What’s The Difference Between The Cold, Flu, And Sinus Infections?
Chicken soup, lots of rest, and fluids were always mom’s remedies when family members were sick. While these common practices are helpful up to a point, the best remedy is to know why someone is sick, and then seek appropriate treatment.
The Confusion Of Similar Symptoms
The initial symptoms of a cold, the flu, and a sinus infections are similar so it can be hard to tell them apart. Sneezing, a sore throat, headaches, a runny nose and fatigue can make it confusing to diagnose. So, which ailment is it?
The flu is a serious condition that can have life-threatening risks. It is critical to recognize flu symptoms and act quickly, especially with children, senior citizens, and pregnant women.
Influenza is caused by a virus which is contagious and affects the respiratory system.

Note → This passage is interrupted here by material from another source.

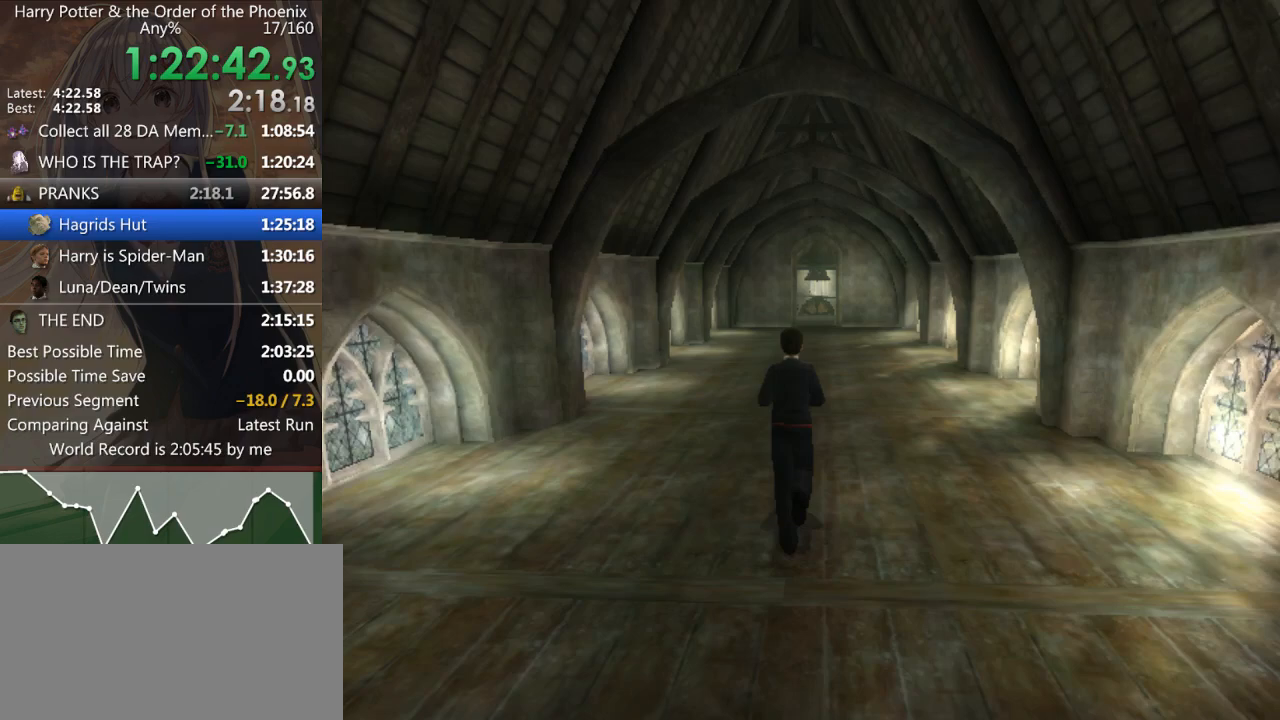
{"keys": ["shift_l", "w"], "mouse": [], "events": [[333, "d", "down"], [433, "d", "up"]]}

Severe symptoms and complications can lead to death.
One telltale sign of the flu is how quickly and how intense the symptoms present themselves. Within a matter of hours a person can have chills, become seriously fatigued with muscle aches, and develop a sore throat and runny nose. Some patients will suffer from a headache with diarrhea and/or vomiting.
According to the CDC over 230,000 patients have had the flu since October 2017 with over 85 pediatric deaths.
See your physician immediately if you think you or a loved one may have the flu. There are virus medications to relieve the symptoms and shorten the duration. If you must care for someone with the flu, here are some tips to prevent its spread.
Both a cold and the flu are respiratory illnesses caused by a similar virus. The most evident difference is the severity of the symptoms and how quickly the symptoms appear. A cold will have milder symptoms than the flu, and it will usually arise over a period of days and not hours.
Sneezing, a stuffy nose, and a sore throat are the most obvious symptoms.
It is less common to have a fever and chills with a cold, and a headache is rare.
A sinus infection is an inflammation and infection of the sinus cavities usually caused by a cold or allergies.
It is characterized by pain and pressure around the eyes, cheeks, and forehead. Other distinct symptoms include a green or yellow mucus discharge, while with a cold or flu the mucus is clear. A bacterial sinus infection can last up to two weeks whereas a cold subsides in about 3-4 days.
There are a number of OTC medications to treat a sinus infections, but your physician can prescribe an antibiotic to destroy the bacteria. If not treated, sinusitis can lead to permanent damage to the sinuses.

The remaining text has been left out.